[Texto del ejercicio]
Carlos Vela nunca aceptó las sugerencias, que en realidad eran ordenes, de nadie. Siempre hizo lo que quería para sí. La afición mexicana pronto aprendió a proyectarse en él: querían que hiciera lo que ellos creían mejor para Carlos Vela. Pero él tenía una visión diferente del futbol. Y eso nunca se le perdonó. Han pasado casi 18 años desde que lo conocimos. Una vida entera ha pasado desde aquel Mundial sub-17 de Perú.
Todo era felicidad cuando se hablaba de aquel delantero sonriente y talentoso. Metía goles, jugaba en las Chivas y tenía carisma. Pero muy rápido empezó a convertirse en sospechoso de demasiadas cosas: que si era un malagradecido por haber dejado botado al equipo de Jorge Vergara; que no tenía la madurez para jugar en Inglaterra y mucho más, porque con el paso de los años se fueron añadiendo nimiedades que, revisadas en la actualidad, son para llorar: Vela se reía socarronamente después de fallar algún gol y hacía explotar a todos de coraje. No por el gol errado, sino por la risa: porque en el futbol está mal visto tomarse las cosas a la ligera.
[/Texto del ejercicio]
[Ítems aportados]
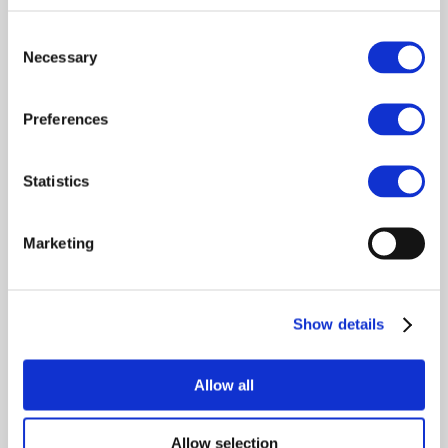
Consent
Necessary
Selection
Preferences
Statistics
Marketing
Program „CASIO Teacher
Point”
(CT Point)
Show details
Skupljajte bodove s pomoću svojih obrazovnih
aktivnosti.
Osvojite posebne nagrade na
Allow all
temelju skupljenih bodova.
* Bodovi za održavanje radionica dodijelit će se nakon
Allow selection
provjere tvrtke CASIO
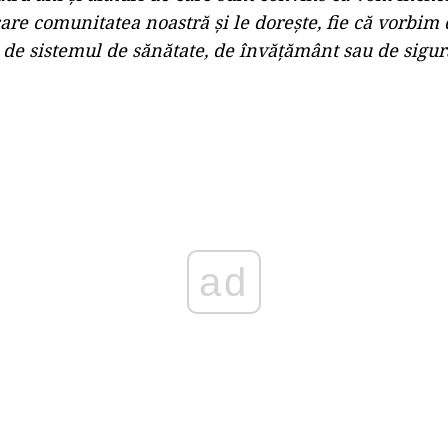
care comunitatea noastră și le dorește, fie că vorbim
, de sistemul de sănătate, de învățământ sau de sigur
ad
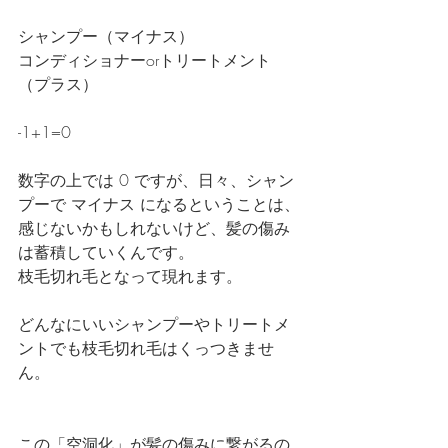
シャンプー（マイナス）
コンディショナーorトリートメント
（プラス）
-1+1=0
数字の上では 0 ですが、日々、シャン
プーで マイナス になるということは、
感じないかもしれないけど、髪の傷み
は蓄積していくんです。
枝毛切れ毛となって現れます。
どんなにいいシャンプーやトリートメ
ントでも枝毛切れ毛はくっつきませ
ん。
この「空洞化」が髪の傷みに繋がるの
[/Ítems aportados]
Por hacer =
1: Responde según el texto sobre Carlos Vela:
(a) ¿En qué país se jugó el Mundial sub-17 que se menciona?
(b) ¿En qué equipo jugaba el delantero cuando metía goles y tenía carisma?
(c) ¿Qué hacía Vela después de fallar algún gol?
2: Copia del texto sobre Carlos Vela todo lo que va desde "Carlos Vela nunca" hasta "sub-17 de Perú.", sin ningún cambio.
Los ítems provienen de otra fuente.

Soluciones =
1:
(a) En Perú.
(b) En las Chivas.
(c) Se reía socarronamente.

2:
Carlos Vela nunca aceptó las sugerencias, que en realidad eran ordenes, de nadie. Siempre hizo lo que quería para sí. La afición mexicana pronto aprendió a proyectarse en él: querían que hiciera lo que ellos creían mejor para Carlos Vela. Pero él tenía una visión diferente del futbol. Y eso nunca se le perdonó. Han pasado casi 18 años desde que lo conocimos. Una vida entera ha pasado desde aquel Mundial sub-17 de Perú.